**Task details:** Output the data below exactly.

**Given information:**

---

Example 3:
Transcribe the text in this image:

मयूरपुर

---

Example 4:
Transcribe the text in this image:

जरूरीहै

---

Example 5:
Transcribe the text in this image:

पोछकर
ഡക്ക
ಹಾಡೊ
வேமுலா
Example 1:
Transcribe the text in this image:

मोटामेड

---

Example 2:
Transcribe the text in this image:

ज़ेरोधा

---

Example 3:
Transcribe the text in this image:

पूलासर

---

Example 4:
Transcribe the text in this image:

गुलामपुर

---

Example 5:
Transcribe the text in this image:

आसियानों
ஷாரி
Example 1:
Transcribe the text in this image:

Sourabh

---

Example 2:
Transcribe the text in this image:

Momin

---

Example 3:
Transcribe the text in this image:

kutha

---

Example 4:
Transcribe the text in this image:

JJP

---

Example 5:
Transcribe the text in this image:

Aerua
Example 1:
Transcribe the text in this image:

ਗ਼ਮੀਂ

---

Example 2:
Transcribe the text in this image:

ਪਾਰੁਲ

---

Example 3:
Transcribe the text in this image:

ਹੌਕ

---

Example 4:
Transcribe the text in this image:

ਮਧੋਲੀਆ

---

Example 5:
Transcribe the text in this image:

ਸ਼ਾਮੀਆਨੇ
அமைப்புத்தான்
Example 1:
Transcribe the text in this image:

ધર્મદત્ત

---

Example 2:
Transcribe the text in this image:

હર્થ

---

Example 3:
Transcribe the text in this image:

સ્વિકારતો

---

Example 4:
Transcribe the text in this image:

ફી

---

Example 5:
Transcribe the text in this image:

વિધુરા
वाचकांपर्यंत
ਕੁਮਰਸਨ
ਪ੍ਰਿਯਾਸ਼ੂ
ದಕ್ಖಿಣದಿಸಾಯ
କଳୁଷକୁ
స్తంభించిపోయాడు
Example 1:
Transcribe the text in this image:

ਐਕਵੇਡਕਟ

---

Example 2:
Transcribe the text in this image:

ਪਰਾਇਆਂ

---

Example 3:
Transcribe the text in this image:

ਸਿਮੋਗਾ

**Task solution:**
---

Example 3:
Transcribe the text in this image:

मयूरपुर

---

Example 4:
Transcribe the text in this image:

जरूरीहै

---

Example 5:
Transcribe the text in this image:

पोछकर
ഡക്ക
ಹಾಡೊ
வேமுலா
Example 1:
Transcribe the text in this image:

मोटामेड

---

Example 2:
Transcribe the text in this image:

ज़ेरोधा

---

Example 3:
Transcribe the text in this image:

पूलासर

---

Example 4:
Transcribe the text in this image:

गुलामपुर

---

Example 5:
Transcribe the text in this image:

आसियानों
ஷாரி
Example 1:
Transcribe the text in this image:

Sourabh

---

Example 2:
Transcribe the text in this image:

Momin

---

Example 3:
Transcribe the text in this image:

kutha

---

Example 4:
Transcribe the text in this image:

JJP

---

Example 5:
Transcribe the text in this image:

Aerua
Example 1:
Transcribe the text in this image:

ਗ਼ਮੀਂ

---

Example 2:
Transcribe the text in this image:

ਪਾਰੁਲ

---

Example 3:
Transcribe the text in this image:

ਹੌਕ

---

Example 4:
Transcribe the text in this image:

ਮਧੋਲੀਆ

---

Example 5:
Transcribe the text in this image:

ਸ਼ਾਮੀਆਨੇ
அமைப்புத்தான்
Example 1:
Transcribe the text in this image:

ધર્મદત્ત

---

Example 2:
Transcribe the text in this image:

હર્થ

---

Example 3:
Transcribe the text in this image:

સ્વિકારતો

---

Example 4:
Transcribe the text in this image:

ફી

---

Example 5:
Transcribe the text in this image:

વિધુરા
वाचकांपर्यंत
ਕੁਮਰਸਨ
ਪ੍ਰਿਯਾਸ਼ੂ
ದಕ್ಖಿಣದಿಸಾಯ
କଳୁଷକୁ
స్తంభించిపోయాడు
Example 1:
Transcribe the text in this image:

ਐਕਵੇਡਕਟ

---

Example 2:
Transcribe the text in this image:

ਪਰਾਇਆਂ

---

Example 3:
Transcribe the text in this image:

ਸਿਮੋਗਾ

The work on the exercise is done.